Have you ever allowed yourself to feel self-important, powerful, and irreplaceable? Spend a few sessions underneath a cancer radiation machine, lying inert and helpless. You may experience an attitude adjustment.
Have you ever experienced a time of feeling worthless, helpless, and good-for-nothing? Take some time on a chemotherapy unit receiving the competent and compassionate care of human and mechanical caregivers. You may come out with a more positive perspective.
Suffering is a universal human experience and life’s great leveler. Whether the cause of suffering is the growth of cancer cells, a drunken driver, or a 6.5 earthquake, it thrusts us out of our comfortable routines and into a state of chaos. Everything familiar is stripped away and we feel lost and frightened.
In a book entitled Good is the Flesh: Body, Soul and Christian Faith (Jean Denton, editor), Daniel Sulmasy, OFM, MD, PhD has written an informative article on what suffering does to us when we experience it. His article is entitled “Suffering, Spirituality, and Health Care” and in it he reminds us “Suffering must be distinguished from pain. Not all suffering is caused by pain and not all pain causes suffering.” Pain, he writes, is the result of negatively stimulated nerves in our bodies. “Suffering,” in contrast he says “has less to do with the stimulation of pain fibers than with the experience of persons. As John Paul II has remarked, ‘What we express by the word ”suffering” seems to be essential to the nature of human beings.’” (pg.83-84).
Sulmasy goes on to share “...one simple insight into the spiritual meaning of suffering…. “All suffering may be understood in its root form, as the experience of finitude [limits].” As human beings we are oriented to limitless good, beauty, health, freedom, and yet we live in a world constantly surrounded by evil, ugliness, illness, and limits. “Human beings are oriented toward the infinite but live in a world that is finite. ”[pg.87].
In my recent experiences with chemo and radiation therapies for lung cancer, I find Sulmasy’s observations to be both accurate and comforting. Suffering puts us all in the position of confronting the limits of our human lives. It is, indeed, life’s great leveler. It puts us all on the same playing field coping with the limits surrounding our human lives.

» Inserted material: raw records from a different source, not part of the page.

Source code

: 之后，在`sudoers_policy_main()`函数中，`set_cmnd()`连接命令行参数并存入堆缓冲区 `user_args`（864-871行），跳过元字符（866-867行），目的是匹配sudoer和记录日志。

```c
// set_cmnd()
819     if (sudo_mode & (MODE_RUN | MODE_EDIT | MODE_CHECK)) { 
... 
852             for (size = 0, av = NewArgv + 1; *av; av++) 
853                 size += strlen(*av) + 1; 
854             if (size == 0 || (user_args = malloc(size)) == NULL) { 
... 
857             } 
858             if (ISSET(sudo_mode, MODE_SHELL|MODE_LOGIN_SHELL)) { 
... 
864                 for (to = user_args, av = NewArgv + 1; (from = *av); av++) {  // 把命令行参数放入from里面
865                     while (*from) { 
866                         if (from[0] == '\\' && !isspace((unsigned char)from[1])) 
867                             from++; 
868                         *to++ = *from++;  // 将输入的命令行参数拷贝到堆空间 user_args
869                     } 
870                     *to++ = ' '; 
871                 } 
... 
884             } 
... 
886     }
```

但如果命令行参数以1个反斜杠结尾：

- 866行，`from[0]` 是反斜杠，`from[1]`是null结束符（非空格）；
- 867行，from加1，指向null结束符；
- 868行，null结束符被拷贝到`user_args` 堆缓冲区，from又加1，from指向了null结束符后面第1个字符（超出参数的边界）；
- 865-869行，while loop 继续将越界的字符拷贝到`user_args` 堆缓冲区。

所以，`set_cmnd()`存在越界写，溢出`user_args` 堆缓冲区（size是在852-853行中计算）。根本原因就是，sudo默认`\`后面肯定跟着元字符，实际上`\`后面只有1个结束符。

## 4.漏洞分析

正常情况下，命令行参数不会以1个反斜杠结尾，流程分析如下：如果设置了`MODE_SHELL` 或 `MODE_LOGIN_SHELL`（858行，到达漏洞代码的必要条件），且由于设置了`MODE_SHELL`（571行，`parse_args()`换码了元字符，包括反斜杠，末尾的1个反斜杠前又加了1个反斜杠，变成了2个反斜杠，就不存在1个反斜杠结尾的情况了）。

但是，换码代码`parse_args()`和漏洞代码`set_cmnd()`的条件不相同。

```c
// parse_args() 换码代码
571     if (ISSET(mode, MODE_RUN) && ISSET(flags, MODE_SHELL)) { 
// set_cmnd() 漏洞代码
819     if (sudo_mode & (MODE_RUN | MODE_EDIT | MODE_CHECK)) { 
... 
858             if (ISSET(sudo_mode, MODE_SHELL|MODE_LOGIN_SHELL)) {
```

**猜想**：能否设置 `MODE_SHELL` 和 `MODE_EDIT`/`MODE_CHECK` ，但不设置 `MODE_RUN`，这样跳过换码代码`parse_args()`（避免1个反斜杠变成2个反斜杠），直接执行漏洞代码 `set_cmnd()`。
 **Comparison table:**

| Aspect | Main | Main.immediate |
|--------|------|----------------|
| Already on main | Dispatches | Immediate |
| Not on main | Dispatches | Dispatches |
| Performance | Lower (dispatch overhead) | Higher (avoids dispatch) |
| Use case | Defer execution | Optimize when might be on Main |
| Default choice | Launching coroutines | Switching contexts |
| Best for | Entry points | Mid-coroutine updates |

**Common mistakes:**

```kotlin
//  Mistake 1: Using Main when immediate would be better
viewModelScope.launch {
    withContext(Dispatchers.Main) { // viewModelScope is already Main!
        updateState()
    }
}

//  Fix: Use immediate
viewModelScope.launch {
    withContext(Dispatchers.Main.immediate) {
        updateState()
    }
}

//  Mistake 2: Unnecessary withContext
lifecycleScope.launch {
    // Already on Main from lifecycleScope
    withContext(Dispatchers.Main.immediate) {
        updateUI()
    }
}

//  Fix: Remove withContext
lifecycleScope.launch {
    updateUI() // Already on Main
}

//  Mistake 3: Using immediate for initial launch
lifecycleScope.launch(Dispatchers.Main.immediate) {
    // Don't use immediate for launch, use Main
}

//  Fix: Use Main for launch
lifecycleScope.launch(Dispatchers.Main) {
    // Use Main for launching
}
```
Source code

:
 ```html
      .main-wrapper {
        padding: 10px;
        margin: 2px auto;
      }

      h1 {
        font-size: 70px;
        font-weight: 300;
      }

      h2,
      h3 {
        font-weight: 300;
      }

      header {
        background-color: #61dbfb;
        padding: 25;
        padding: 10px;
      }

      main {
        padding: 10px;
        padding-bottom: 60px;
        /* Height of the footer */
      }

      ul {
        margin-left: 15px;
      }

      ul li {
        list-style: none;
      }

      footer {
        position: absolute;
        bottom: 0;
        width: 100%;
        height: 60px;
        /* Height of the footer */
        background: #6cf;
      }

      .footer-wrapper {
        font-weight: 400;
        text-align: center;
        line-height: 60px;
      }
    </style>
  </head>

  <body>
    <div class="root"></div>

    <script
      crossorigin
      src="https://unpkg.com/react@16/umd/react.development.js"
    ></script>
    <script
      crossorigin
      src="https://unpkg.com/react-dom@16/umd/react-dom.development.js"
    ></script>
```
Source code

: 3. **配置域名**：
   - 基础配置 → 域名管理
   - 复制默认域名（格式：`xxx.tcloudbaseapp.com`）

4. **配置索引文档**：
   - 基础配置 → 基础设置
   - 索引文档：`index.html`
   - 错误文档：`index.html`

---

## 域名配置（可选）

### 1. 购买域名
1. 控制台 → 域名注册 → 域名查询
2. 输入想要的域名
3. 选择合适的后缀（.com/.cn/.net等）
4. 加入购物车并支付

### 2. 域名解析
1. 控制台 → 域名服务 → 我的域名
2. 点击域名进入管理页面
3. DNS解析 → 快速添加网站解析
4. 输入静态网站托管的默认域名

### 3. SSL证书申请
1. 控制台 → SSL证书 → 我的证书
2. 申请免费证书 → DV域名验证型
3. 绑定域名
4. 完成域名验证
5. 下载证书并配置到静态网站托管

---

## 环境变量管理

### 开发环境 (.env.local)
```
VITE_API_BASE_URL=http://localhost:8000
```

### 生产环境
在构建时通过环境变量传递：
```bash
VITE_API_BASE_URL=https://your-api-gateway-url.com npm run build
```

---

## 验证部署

When I realized that, I decided that if I were wise I could use this “leveling” time of my life to learn and grow emotionally, psychologically and spiritually even if my health is limited. It’s too late for a total makeover of who I am but there are three areas I can work on: acceptance, appreciation, and gratitude.
I want to become more accepting of other people, whoever they are and whatever they do. I want to be able to lay aside any judgment of differences and approach each person with openness and positive feelings. My model will be an African-American woman, whose name I don’t even know, who I regularly see in the radiation therapy waiting room. She can tell when she looks at me when I am having a bad day and she never fails to give me a huge, compassionate hug and words of encouragement. What a blessing!
I want to increase my appreciation for the good that surrounds me. This requires me to turn off the TV news sometimes so I can enjoy the morning sunshine, the fall-coloring leaves, the busy squirrels gathering nuts for their winter stash, the brilliant blue of the sky, the gentle rhythms of the rain, the splashes of color made by the chrysanthemums, and the smiles of (some) of the people I see walking by.
Finally, I want to develop a sense of gratitude. In the midst of all my aches, pains, and complaints, I want to learn to thank God for life and for all that has made it a cherished gift to me. I want to give thanks daily for memories, for accomplishments, for ancestors, for mistakes I’ve learned from, for family and friends, and so much more than I can list. Thank you life, thank you love, and thank you, Lord. And - this is hard to say - thank You for this, life’s great leveling experience!